──────── RECORDED DATA
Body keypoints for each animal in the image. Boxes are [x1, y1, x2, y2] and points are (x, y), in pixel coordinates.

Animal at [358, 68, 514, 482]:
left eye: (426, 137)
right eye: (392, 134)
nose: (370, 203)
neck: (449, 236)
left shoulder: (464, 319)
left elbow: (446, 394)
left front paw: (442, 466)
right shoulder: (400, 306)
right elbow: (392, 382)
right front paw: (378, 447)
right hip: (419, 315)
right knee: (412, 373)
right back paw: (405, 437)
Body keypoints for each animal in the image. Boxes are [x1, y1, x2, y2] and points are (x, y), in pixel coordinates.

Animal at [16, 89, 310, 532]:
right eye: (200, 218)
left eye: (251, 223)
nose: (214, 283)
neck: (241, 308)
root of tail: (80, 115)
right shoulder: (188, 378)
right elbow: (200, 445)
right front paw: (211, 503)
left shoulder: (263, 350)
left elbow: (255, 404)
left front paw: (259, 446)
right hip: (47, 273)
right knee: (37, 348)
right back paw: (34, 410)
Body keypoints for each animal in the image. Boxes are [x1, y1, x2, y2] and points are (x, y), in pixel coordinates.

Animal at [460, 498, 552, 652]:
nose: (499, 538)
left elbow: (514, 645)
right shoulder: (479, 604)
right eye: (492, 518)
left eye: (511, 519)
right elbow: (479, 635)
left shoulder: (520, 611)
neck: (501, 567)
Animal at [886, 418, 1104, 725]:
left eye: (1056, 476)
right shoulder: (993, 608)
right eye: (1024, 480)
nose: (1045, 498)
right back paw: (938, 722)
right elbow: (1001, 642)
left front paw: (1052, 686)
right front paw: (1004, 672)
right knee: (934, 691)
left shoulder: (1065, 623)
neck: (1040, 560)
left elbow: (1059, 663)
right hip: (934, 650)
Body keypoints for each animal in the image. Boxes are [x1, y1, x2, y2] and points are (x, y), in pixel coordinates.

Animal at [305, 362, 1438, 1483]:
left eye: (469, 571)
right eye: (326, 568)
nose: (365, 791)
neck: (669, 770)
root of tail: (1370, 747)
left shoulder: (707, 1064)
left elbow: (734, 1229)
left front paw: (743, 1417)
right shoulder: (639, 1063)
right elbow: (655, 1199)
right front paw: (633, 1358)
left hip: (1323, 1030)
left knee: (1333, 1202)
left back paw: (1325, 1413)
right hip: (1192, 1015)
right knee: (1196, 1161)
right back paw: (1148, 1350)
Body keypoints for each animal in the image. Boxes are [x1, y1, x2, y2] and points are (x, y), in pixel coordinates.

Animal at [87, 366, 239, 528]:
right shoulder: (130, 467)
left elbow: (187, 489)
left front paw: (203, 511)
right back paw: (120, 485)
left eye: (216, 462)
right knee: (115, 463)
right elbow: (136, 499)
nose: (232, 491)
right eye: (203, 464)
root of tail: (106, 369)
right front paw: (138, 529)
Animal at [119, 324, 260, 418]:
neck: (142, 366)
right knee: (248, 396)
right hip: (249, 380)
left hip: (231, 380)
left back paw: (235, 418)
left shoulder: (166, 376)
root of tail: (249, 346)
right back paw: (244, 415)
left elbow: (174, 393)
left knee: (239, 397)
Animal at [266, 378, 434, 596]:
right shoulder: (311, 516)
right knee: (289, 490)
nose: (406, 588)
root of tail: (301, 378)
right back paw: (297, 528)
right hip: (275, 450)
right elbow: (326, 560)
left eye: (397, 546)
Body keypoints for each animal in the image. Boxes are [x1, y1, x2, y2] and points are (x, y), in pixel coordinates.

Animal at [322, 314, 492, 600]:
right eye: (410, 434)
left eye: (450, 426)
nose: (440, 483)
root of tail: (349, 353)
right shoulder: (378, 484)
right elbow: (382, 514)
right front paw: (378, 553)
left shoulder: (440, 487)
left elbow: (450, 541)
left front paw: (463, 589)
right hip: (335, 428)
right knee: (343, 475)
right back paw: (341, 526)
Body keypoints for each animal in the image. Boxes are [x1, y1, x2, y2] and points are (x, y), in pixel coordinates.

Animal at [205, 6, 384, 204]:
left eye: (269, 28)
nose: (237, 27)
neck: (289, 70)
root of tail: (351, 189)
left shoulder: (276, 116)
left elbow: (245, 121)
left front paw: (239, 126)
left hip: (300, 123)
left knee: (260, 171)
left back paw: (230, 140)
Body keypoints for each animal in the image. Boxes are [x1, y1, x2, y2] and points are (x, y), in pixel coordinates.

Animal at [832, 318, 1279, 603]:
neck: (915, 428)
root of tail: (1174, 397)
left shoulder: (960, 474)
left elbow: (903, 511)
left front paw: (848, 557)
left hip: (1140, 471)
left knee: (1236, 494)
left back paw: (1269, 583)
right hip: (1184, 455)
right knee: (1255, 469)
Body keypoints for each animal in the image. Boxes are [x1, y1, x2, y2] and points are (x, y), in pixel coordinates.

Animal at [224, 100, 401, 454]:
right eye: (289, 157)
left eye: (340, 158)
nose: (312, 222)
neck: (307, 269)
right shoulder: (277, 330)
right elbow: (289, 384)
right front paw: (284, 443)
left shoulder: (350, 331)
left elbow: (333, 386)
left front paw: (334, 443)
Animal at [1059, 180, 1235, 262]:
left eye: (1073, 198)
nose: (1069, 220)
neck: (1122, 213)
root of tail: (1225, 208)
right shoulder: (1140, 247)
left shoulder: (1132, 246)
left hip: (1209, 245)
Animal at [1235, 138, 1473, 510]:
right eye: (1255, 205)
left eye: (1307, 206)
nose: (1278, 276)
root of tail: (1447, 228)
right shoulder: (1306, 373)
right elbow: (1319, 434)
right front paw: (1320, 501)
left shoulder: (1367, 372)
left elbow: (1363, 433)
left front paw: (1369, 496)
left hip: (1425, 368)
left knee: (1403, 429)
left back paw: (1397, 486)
────────────────
TASK PROMPT — From the entries above, write out only the lines starting at the line that holds "right elbow: (326, 560)" and ending at the line that holds "right hip: (1184, 455)", keeping both and matching them exactly.

ANSWER TO THE EXERCISE —
right elbow: (326, 560)
left eye: (397, 546)
Body keypoints for each animal in the image. Boxes are [x1, y1, x2, y2] and points are (x, y), in pixel coordinates.

Animal at [322, 314, 492, 600]:
right eye: (410, 434)
left eye: (450, 426)
nose: (440, 483)
root of tail: (349, 353)
right shoulder: (378, 484)
right elbow: (382, 514)
right front paw: (378, 553)
left shoulder: (440, 487)
left elbow: (450, 541)
left front paw: (463, 589)
right hip: (335, 428)
right knee: (343, 475)
right back paw: (341, 526)
Body keypoints for each animal in the image. Boxes are [x1, y1, x2, y2] and points are (x, y), in pixel coordinates.

Animal at [205, 6, 384, 204]:
left eye: (269, 28)
nose: (237, 27)
neck: (289, 70)
root of tail: (351, 189)
left shoulder: (276, 116)
left elbow: (245, 121)
left front paw: (239, 126)
left hip: (300, 123)
left knee: (260, 171)
left back paw: (230, 140)
Body keypoints for each animal in the image. Boxes are [x1, y1, x2, y2] and points are (x, y), in pixel coordinates.

Animal at [832, 318, 1279, 603]:
neck: (915, 428)
root of tail: (1174, 397)
left shoulder: (960, 474)
left elbow: (903, 511)
left front paw: (848, 557)
left hip: (1140, 471)
left knee: (1236, 494)
left back paw: (1269, 583)
right hip: (1184, 455)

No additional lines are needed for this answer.